What is needed:
Quote the entries below from the line with "left knee: (30, 255)" through the line with "right knee: (41, 261)", both ends included, and only those lines.

Stored items

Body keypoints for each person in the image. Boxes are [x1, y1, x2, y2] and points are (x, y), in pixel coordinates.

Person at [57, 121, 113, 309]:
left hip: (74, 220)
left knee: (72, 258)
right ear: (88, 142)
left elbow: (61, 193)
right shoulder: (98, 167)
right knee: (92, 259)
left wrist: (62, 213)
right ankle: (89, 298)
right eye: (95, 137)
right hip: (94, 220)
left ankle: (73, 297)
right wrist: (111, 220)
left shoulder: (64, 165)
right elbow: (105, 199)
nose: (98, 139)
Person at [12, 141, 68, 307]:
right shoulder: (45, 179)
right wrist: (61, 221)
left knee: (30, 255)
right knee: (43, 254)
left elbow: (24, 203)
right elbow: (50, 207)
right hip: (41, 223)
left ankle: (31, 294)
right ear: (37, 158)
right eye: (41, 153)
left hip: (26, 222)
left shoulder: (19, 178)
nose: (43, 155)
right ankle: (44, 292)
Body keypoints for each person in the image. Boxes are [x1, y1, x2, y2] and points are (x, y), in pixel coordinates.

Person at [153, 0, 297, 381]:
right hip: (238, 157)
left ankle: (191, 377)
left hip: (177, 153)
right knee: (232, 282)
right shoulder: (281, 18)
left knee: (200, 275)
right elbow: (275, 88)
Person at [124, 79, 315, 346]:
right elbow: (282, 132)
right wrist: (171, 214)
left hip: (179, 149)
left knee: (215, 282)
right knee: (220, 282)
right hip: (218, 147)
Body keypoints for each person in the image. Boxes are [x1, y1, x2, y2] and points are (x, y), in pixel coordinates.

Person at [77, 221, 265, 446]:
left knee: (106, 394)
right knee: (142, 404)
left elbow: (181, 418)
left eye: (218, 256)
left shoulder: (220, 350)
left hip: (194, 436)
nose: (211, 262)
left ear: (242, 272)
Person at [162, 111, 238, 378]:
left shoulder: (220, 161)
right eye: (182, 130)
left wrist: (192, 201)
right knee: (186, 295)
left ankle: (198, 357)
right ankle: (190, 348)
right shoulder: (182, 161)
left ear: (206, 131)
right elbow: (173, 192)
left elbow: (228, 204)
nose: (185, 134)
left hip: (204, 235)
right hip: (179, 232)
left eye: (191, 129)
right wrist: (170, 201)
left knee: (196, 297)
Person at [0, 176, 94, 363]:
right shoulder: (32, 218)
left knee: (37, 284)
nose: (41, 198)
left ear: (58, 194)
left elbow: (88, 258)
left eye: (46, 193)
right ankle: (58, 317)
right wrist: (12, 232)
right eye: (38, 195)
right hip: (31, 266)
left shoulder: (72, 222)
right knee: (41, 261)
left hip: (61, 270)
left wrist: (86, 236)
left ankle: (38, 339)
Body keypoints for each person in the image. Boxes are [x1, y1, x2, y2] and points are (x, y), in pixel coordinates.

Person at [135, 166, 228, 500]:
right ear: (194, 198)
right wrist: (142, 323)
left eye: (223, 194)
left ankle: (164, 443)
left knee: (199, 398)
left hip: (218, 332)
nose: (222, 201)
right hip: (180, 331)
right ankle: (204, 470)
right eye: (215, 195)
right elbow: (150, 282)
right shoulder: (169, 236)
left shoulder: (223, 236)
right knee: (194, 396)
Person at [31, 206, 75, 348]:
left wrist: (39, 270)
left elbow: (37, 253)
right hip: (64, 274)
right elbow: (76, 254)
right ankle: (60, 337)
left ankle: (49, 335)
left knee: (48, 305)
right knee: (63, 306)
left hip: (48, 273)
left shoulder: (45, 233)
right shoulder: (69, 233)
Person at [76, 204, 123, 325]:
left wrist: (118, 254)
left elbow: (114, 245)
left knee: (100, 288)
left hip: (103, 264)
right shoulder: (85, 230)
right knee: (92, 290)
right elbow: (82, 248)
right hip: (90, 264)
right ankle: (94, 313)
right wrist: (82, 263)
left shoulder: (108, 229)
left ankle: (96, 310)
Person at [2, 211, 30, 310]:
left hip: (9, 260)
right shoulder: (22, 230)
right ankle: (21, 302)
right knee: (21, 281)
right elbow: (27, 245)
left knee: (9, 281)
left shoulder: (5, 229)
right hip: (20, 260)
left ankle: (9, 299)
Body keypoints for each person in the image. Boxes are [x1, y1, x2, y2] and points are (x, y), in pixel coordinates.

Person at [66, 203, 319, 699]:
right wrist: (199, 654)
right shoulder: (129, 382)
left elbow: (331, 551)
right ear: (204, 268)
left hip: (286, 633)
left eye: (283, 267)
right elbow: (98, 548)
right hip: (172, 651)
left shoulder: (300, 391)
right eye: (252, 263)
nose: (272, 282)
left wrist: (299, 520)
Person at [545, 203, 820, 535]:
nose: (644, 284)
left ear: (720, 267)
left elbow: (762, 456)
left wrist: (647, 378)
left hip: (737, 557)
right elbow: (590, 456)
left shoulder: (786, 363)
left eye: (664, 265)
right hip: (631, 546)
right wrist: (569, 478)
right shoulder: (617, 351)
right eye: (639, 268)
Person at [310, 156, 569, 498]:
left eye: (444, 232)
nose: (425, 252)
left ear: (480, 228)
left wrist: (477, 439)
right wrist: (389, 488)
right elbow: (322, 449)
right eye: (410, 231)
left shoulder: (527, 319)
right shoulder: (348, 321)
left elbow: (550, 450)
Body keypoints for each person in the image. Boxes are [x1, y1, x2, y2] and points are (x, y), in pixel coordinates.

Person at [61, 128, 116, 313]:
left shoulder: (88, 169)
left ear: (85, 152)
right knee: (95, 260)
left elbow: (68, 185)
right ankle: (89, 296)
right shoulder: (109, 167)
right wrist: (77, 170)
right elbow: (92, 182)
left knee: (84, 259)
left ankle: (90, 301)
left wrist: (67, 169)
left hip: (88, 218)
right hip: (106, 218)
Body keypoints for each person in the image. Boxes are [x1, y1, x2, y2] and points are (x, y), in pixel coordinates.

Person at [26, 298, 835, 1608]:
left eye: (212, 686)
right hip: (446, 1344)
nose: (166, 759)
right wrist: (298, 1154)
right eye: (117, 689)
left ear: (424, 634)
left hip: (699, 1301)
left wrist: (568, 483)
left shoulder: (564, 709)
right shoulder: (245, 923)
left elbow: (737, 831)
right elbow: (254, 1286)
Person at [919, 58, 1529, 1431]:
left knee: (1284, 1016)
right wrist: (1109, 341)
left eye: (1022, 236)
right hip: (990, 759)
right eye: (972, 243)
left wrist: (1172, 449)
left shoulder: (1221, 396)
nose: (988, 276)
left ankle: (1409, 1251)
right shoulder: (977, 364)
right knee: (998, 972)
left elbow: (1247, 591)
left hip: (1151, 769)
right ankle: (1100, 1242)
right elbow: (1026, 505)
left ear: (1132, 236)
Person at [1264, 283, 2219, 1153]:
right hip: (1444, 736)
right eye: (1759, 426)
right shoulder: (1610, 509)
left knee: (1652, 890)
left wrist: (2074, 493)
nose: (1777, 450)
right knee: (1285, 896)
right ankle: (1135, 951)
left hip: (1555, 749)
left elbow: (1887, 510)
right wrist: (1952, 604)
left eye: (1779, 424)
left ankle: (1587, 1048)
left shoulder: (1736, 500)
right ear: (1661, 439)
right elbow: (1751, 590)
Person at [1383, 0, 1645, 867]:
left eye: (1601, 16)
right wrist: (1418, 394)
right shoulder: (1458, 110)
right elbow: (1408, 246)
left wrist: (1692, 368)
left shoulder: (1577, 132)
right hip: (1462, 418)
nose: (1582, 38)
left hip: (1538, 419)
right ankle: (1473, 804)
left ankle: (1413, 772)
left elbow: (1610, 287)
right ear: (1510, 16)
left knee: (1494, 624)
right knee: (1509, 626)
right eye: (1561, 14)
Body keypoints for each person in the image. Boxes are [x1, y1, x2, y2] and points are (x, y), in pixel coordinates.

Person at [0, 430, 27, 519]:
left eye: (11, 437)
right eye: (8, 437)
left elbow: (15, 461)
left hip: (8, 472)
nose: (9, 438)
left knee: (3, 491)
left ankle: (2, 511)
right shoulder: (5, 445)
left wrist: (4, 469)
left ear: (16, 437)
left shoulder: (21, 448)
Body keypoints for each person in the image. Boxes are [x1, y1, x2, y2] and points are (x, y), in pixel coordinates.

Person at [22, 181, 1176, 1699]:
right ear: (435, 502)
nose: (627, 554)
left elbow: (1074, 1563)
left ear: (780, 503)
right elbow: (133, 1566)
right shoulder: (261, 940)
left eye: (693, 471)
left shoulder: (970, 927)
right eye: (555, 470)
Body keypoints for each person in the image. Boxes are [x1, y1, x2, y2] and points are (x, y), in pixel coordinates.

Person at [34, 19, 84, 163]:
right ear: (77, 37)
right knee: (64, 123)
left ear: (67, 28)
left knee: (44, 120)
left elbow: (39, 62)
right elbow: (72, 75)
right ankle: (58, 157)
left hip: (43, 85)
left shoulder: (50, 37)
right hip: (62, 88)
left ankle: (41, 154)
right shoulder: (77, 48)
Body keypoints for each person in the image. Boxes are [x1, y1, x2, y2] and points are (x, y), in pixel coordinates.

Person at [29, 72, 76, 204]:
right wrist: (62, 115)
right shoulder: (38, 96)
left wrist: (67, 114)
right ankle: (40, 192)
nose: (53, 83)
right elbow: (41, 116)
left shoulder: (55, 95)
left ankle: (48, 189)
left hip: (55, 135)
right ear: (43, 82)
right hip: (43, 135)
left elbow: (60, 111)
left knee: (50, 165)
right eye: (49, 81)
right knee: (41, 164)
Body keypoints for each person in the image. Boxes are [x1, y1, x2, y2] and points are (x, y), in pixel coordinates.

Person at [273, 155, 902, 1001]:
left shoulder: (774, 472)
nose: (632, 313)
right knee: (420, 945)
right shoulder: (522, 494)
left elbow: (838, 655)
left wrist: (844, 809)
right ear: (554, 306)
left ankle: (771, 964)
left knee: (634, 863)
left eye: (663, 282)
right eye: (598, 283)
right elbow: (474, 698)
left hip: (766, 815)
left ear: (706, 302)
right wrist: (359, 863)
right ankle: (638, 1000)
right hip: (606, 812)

Task solution:
left knee: (30, 255)
right knee: (43, 254)
left elbow: (24, 203)
right elbow: (50, 207)
right hip: (41, 223)
left ankle: (31, 294)
right ear: (37, 158)
right eye: (41, 153)
left hip: (26, 222)
left shoulder: (19, 178)
nose: (43, 155)
right ankle: (44, 292)
Body keypoints for each person in the image. Boxes are [x1, y1, x2, y2] and points are (x, y), in pixel coordinates.

Person at [153, 0, 297, 381]:
right hip: (238, 157)
left ankle: (191, 377)
left hip: (177, 153)
right knee: (232, 282)
right shoulder: (281, 18)
left knee: (200, 275)
right elbow: (275, 88)
Person at [124, 79, 315, 346]:
right elbow: (282, 132)
right wrist: (171, 214)
left hip: (179, 149)
left knee: (215, 282)
right knee: (220, 282)
right hip: (218, 147)
Body keypoints for each person in the image. Boxes are [x1, y1, x2, y2] and points are (x, y), in pixel coordinates.

Person at [77, 221, 265, 446]:
left knee: (106, 394)
right knee: (142, 404)
left elbow: (181, 418)
left eye: (218, 256)
left shoulder: (220, 350)
left hip: (194, 436)
nose: (211, 262)
left ear: (242, 272)
Person at [162, 111, 238, 378]:
left shoulder: (220, 161)
right eye: (182, 130)
left wrist: (192, 201)
right knee: (186, 295)
left ankle: (198, 357)
right ankle: (190, 348)
right shoulder: (182, 161)
left ear: (206, 131)
right elbow: (173, 192)
left elbow: (228, 204)
nose: (185, 134)
left hip: (204, 235)
right hip: (179, 232)
left eye: (191, 129)
right wrist: (170, 201)
left knee: (196, 297)
Person at [0, 176, 94, 363]:
right shoulder: (32, 218)
left knee: (37, 284)
nose: (41, 198)
left ear: (58, 194)
left elbow: (88, 258)
left eye: (46, 193)
right ankle: (58, 317)
right wrist: (12, 232)
right eye: (38, 195)
right hip: (31, 266)
left shoulder: (72, 222)
right knee: (41, 261)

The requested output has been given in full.